A lunch that will reenergize you! The carrot ribbons and red endives offer a delicious crunch, and lentils lend a delicious peppery taste. The crisped-edge Creamer potatoes act as a veggie crouton, soaking up the delicious lemon tahini dressing.
This salad tastes best at room temperature.
- Baking sheet
- Large bowl
- 1 cup Little Potatoes, diced 1/2 inch thick
- 1 Tbsp olive oil
- 1 cup green lentils, cooked
- 1 large carrot, peeled into ribbons
- 2 whole red endives, leaves separated
- 1 cup cucumber slices
- 1 small red beet, peeled and julienned
- 2 Tbsp fresh herbs of your choice, chopped finely (e.g. parsley and chives)
Lemon Tahini Dressing:
- 2 garlic cloves
- 1/4 cup tahini
- 1/3 cup nutritional yeast
- 1/3 cup lemon juice
- 4 Tbsp extra virgin olive oil
- 2 to 3 Tbsp water, for desired consistency
Preheat oven to 350 °F. Toss the diced potatoes with the olive oil and season with salt and pepper. Distribute evenly on a baking sheet and bake for 20 to 30 minutes depending on the size, stirring half way through. The potatoes should have a golden crispy crust on the edges yet still be tender in the middle.

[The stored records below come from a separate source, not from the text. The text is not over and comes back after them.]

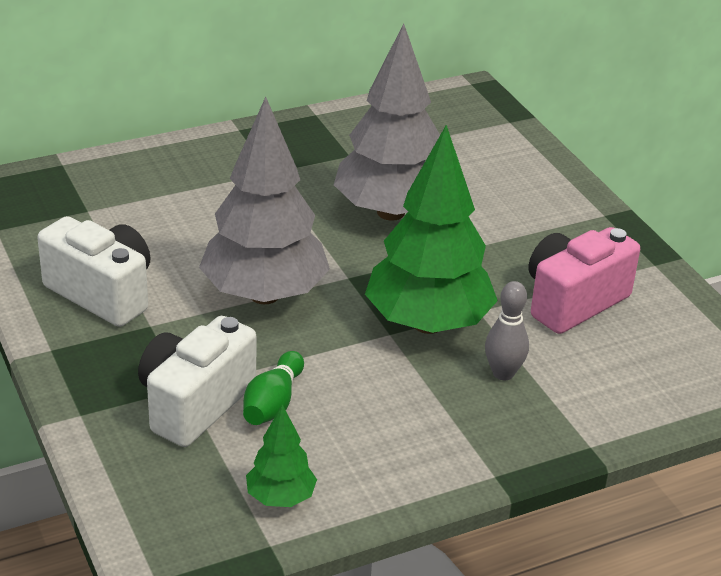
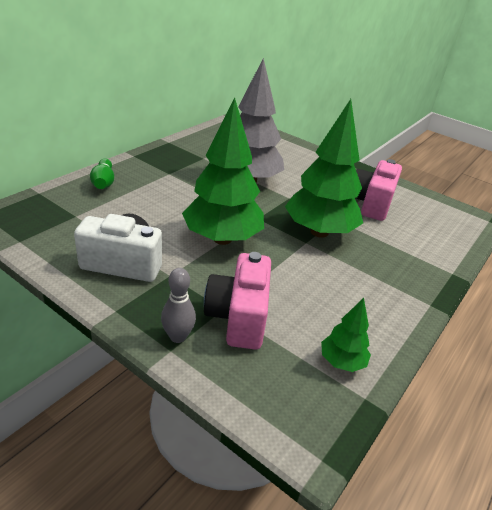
camera: 30 degrees left, 0 degrees up
(195, 404) = (238, 317): white camera -> pink camera
(264, 294) = (222, 239): grey tree -> green tree
(273, 403) = (283, 301): green bowling pin -> green bowling pin (103, 182)
(503, 373) = (378, 247): grey bowling pin -> grey bowling pin (178, 336)

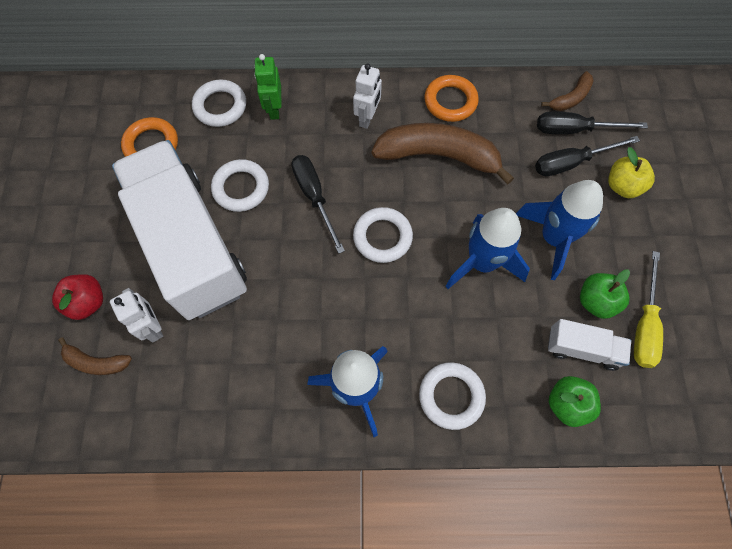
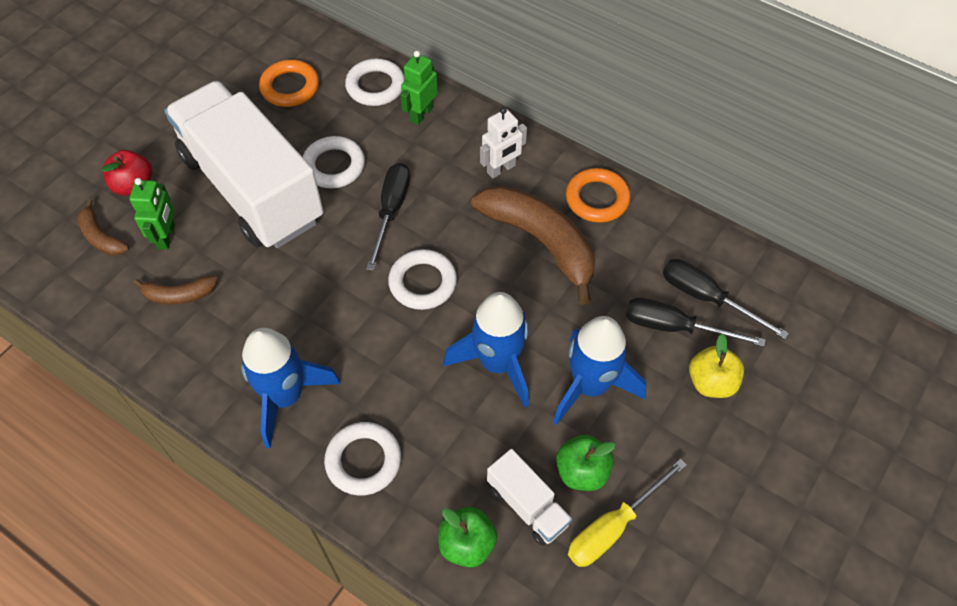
camera: 35 degrees right, 10 degrees down
(153, 327) = (167, 237): white robot -> green robot
(190, 245) = (252, 188): white truck -> white truck turned 45 degrees counterclockwise
(570, 98) = (730, 265): brown banana -> brown banana (179, 295)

Toss all the ingredients together in a large bowl. If making ahead, cover in plastic wrap and keep in the fridge. Add the lemon tahini dressing when ready to serve.
Mix all ingredients for dressing together in a food process or small blender. Season with salt and pepper to taste. Makes about one cup of dressing. Refrigerate for up to two weeks.